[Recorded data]
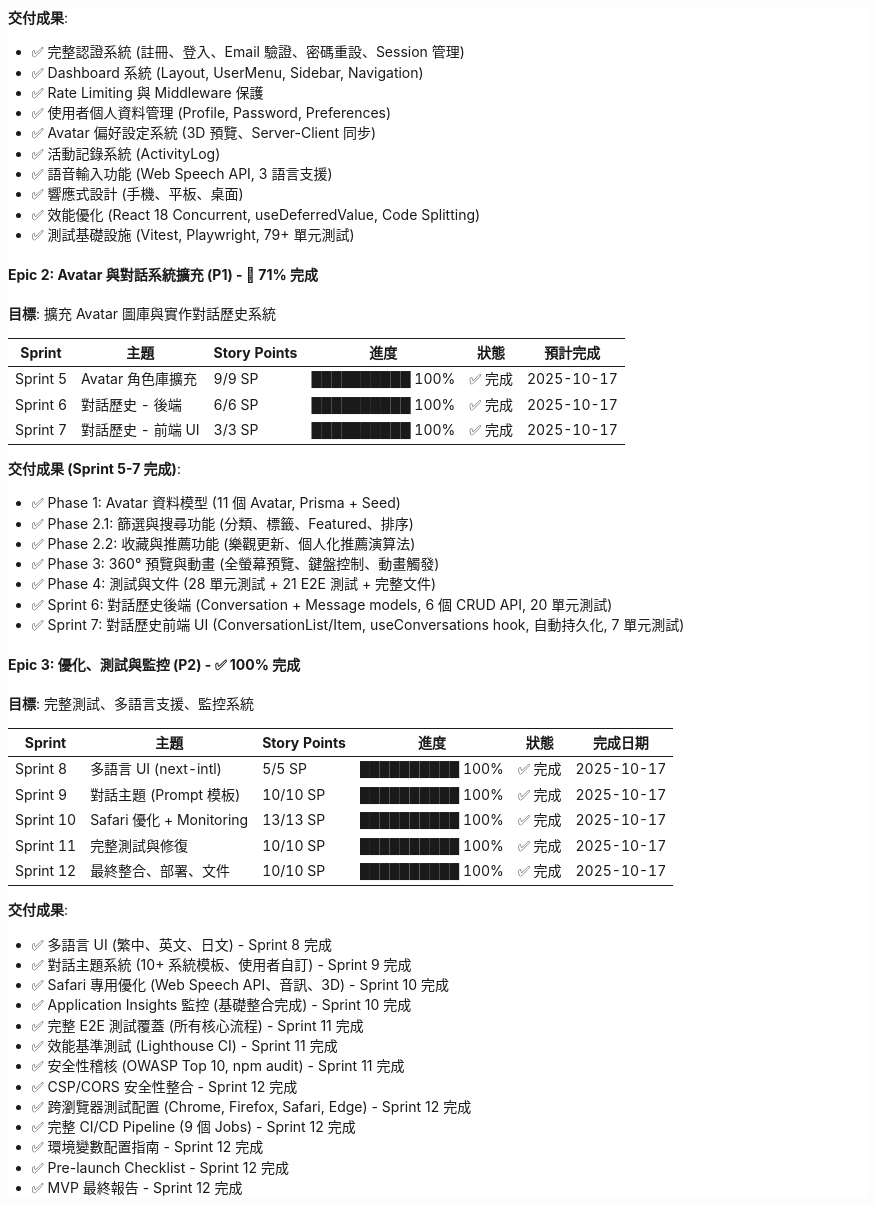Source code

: **交付成果**:
- ✅ 完整認證系統 (註冊、登入、Email 驗證、密碼重設、Session 管理)
- ✅ Dashboard 系統 (Layout, UserMenu, Sidebar, Navigation)
- ✅ Rate Limiting 與 Middleware 保護
- ✅ 使用者個人資料管理 (Profile, Password, Preferences)
- ✅ Avatar 偏好設定系統 (3D 預覽、Server-Client 同步)
- ✅ 活動記錄系統 (ActivityLog)
- ✅ 語音輸入功能 (Web Speech API, 3 語言支援)
- ✅ 響應式設計 (手機、平板、桌面)
- ✅ 效能優化 (React 18 Concurrent, useDeferredValue, Code Splitting)
- ✅ 測試基礎設施 (Vitest, Playwright, 79+ 單元測試)

#### Epic 2: Avatar 與對話系統擴充 (P1) - 🔄 71% 完成

**目標**: 擴充 Avatar 圖庫與實作對話歷史系統

| Sprint | 主題 | Story Points | 進度 | 狀態 | 預計完成 |
|--------|------|-------------|------|------|----------|
| Sprint 5 | Avatar 角色庫擴充 | 9/9 SP | ██████████ 100% | ✅ 完成 | 2025-10-17 |
| Sprint 6 | 對話歷史 - 後端 | 6/6 SP | ██████████ 100% | ✅ 完成 | 2025-10-17 |
| Sprint 7 | 對話歷史 - 前端 UI | 3/3 SP | ██████████ 100% | ✅ 完成 | 2025-10-17 |

**交付成果 (Sprint 5-7 完成)**:
- ✅ Phase 1: Avatar 資料模型 (11 個 Avatar, Prisma + Seed)
- ✅ Phase 2.1: 篩選與搜尋功能 (分類、標籤、Featured、排序)
- ✅ Phase 2.2: 收藏與推薦功能 (樂觀更新、個人化推薦演算法)
- ✅ Phase 3: 360° 預覽與動畫 (全螢幕預覽、鍵盤控制、動畫觸發)
- ✅ Phase 4: 測試與文件 (28 單元測試 + 21 E2E 測試 + 完整文件)
- ✅ Sprint 6: 對話歷史後端 (Conversation + Message models, 6 個 CRUD API, 20 單元測試)
- ✅ Sprint 7: 對話歷史前端 UI (ConversationList/Item, useConversations hook, 自動持久化, 7 單元測試)

#### Epic 3: 優化、測試與監控 (P2) - ✅ 100% 完成

**目標**: 完整測試、多語言支援、監控系統

| Sprint | 主題 | Story Points | 進度 | 狀態 | 完成日期 |
|--------|------|-------------|------|------|----------|
| Sprint 8 | 多語言 UI (next-intl) | 5/5 SP | ██████████ 100% | ✅ 完成 | 2025-10-17 |
| Sprint 9 | 對話主題 (Prompt 模板) | 10/10 SP | ██████████ 100% | ✅ 完成 | 2025-10-17 |
| Sprint 10 | Safari 優化 + Monitoring | 13/13 SP | ██████████ 100% | ✅ 完成 | 2025-10-17 |
| Sprint 11 | 完整測試與修復 | 10/10 SP | ██████████ 100% | ✅ 完成 | 2025-10-17 |
| Sprint 12 | 最終整合、部署、文件 | 10/10 SP | ██████████ 100% | ✅ 完成 | 2025-10-17 |

**交付成果**:
- ✅ 多語言 UI (繁中、英文、日文) - Sprint 8 完成
- ✅ 對話主題系統 (10+ 系統模板、使用者自訂) - Sprint 9 完成
- ✅ Safari 專用優化 (Web Speech API、音訊、3D) - Sprint 10 完成
- ✅ Application Insights 監控 (基礎整合完成) - Sprint 10 完成
- ✅ 完整 E2E 測試覆蓋 (所有核心流程) - Sprint 11 完成
- ✅ 效能基準測試 (Lighthouse CI) - Sprint 11 完成
- ✅ 安全性稽核 (OWASP Top 10, npm audit) - Sprint 11 完成
- ✅ CSP/CORS 安全性整合 - Sprint 12 完成
- ✅ 跨瀏覽器測試配置 (Chrome, Firefox, Safari, Edge) - Sprint 12 完成
- ✅ 完整 CI/CD Pipeline (9 個 Jobs) - Sprint 12 完成
- ✅ 環境變數配置指南 - Sprint 12 完成
- ✅ Pre-launch Checklist - Sprint 12 完成
- ✅ MVP 最終報告 - Sprint 12 完成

- _Activity_
Work out how many lines above contain "Speech", then write only that number.

- _Final answer_
2